Catch 22

In the wake of the verdict in the L’Aquila earthquake trial big words were not spared. Is this a “battle between science and politics”? Is the decision taken “more reminiscent of Dark Ages magical thinking than modern scientific understanding”? Is this trial “likened to persecution of Galileo”? In reaction to the verdict, a common tendency in the earth science and risk community seems to move towards a ‘withdrawal’ from our commitment to society. But is this the right thing to do?

This short-sighted verdict may indeed very well alienate society’s strongest ally when it comes to safeguarding society against potential dramatic consequences of earthquakes. But is society helped when scientists systematically overexaggerate the potential hazard to cover themselves against possible legal consequences? Such attitude would completely erode the credibility of science. And when a hazard becomes really serious, society will turn a deaf ear to the advice of the scientists. Society isn’t helped either when scientists withdraw in their academic ‘ivory towers’ and completely ignore their societal role. This would only give ‘charlatans’ carte blanche to preach doom.

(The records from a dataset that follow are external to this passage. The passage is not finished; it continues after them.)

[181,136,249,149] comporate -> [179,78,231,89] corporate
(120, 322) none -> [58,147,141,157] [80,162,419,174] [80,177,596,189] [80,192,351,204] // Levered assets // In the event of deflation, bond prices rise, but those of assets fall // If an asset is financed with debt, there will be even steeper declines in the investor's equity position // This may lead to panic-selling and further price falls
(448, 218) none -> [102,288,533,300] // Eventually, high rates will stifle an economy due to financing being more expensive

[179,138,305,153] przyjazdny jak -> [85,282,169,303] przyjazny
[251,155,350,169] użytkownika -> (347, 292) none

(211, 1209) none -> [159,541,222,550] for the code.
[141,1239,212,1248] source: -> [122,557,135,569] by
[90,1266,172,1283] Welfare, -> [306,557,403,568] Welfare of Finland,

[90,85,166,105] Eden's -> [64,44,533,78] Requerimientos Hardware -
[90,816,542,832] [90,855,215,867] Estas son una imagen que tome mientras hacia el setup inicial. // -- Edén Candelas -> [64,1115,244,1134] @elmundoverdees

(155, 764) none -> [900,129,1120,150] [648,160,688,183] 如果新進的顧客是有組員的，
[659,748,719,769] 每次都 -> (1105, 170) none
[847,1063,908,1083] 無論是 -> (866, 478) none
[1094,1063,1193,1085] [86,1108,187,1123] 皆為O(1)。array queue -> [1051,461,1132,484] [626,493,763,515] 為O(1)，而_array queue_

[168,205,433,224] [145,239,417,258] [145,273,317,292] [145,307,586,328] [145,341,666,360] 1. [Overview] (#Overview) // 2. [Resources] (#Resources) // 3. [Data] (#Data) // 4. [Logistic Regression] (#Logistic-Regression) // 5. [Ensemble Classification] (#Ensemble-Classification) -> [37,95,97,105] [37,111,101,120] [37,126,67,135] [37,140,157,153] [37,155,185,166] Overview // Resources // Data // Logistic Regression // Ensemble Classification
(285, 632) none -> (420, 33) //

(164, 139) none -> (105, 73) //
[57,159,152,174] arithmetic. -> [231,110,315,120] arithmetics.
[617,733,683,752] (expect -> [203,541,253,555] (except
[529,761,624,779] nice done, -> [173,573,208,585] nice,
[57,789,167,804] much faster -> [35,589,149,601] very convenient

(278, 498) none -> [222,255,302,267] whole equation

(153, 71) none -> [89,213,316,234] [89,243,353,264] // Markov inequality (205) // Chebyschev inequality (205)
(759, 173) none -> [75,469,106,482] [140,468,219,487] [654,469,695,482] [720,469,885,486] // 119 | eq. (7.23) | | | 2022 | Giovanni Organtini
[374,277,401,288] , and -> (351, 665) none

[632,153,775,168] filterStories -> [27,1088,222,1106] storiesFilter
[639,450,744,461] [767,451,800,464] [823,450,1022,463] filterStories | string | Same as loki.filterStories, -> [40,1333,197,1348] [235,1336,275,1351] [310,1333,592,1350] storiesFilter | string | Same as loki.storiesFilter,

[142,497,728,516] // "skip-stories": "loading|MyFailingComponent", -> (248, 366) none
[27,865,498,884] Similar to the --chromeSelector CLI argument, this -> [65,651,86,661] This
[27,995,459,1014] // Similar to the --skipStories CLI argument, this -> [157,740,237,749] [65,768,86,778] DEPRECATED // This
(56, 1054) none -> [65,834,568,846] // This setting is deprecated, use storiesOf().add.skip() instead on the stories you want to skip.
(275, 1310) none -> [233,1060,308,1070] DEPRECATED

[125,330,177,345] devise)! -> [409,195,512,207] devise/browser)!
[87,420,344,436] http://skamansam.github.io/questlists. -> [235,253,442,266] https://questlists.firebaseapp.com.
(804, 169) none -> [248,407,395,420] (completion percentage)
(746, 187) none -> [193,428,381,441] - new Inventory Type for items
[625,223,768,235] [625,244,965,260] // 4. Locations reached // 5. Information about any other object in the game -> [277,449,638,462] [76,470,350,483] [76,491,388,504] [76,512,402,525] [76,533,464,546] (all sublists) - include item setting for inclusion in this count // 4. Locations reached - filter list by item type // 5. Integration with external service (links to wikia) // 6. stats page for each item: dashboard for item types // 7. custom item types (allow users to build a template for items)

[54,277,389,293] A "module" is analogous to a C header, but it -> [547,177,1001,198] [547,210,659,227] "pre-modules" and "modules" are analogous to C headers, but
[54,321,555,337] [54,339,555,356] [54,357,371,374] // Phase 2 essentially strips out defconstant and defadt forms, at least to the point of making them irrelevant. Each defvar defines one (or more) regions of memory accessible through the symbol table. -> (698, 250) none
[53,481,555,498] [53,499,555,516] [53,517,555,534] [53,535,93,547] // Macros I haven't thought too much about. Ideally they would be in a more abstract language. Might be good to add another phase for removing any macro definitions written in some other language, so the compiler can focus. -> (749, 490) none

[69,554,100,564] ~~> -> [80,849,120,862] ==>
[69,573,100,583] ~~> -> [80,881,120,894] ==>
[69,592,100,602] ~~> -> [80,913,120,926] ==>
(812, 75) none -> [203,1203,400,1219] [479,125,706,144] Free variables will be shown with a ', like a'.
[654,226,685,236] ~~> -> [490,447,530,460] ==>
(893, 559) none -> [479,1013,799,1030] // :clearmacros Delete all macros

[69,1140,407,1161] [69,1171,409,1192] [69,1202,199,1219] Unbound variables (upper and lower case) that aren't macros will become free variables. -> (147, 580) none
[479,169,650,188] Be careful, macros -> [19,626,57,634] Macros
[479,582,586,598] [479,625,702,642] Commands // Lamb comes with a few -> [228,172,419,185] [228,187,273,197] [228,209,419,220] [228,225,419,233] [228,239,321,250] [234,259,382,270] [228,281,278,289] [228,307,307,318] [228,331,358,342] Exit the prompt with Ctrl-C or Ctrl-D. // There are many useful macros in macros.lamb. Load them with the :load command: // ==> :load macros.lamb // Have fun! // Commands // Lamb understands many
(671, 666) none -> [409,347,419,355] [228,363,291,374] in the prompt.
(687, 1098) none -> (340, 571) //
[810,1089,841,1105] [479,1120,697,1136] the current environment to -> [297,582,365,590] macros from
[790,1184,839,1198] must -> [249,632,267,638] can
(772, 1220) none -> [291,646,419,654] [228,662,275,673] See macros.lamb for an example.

Eventually, scientists do not have a choice! Scientists have to stick to their responsibility towards society. In risk communication they will have to be as clear and honest as possible, but without devaluing the nuance inherent to science. Scientists have to keep confronting authorities that run away from their responsibilities. And scientists will have to keep investing in an ‘informed citizenry’, to provide them all necessary tools to become aware and resilient with respect to the inevitable earthquake. But at the end, scientists should be able to say and write freely and unconditionally wherever their science leads them!


One Reply to “Catch 22”

  1. I strongly agree. As scientists and especially geologists, our passion should be not only to strive to understand the world around us, but to promote that understanding with others. More importantly, we should be promoting the basic idea of science, ‘question everything’. The key will be to clearly communicate our current understanding and the associated uncertainties without confusing, unnecessarily alarming, or boring the public.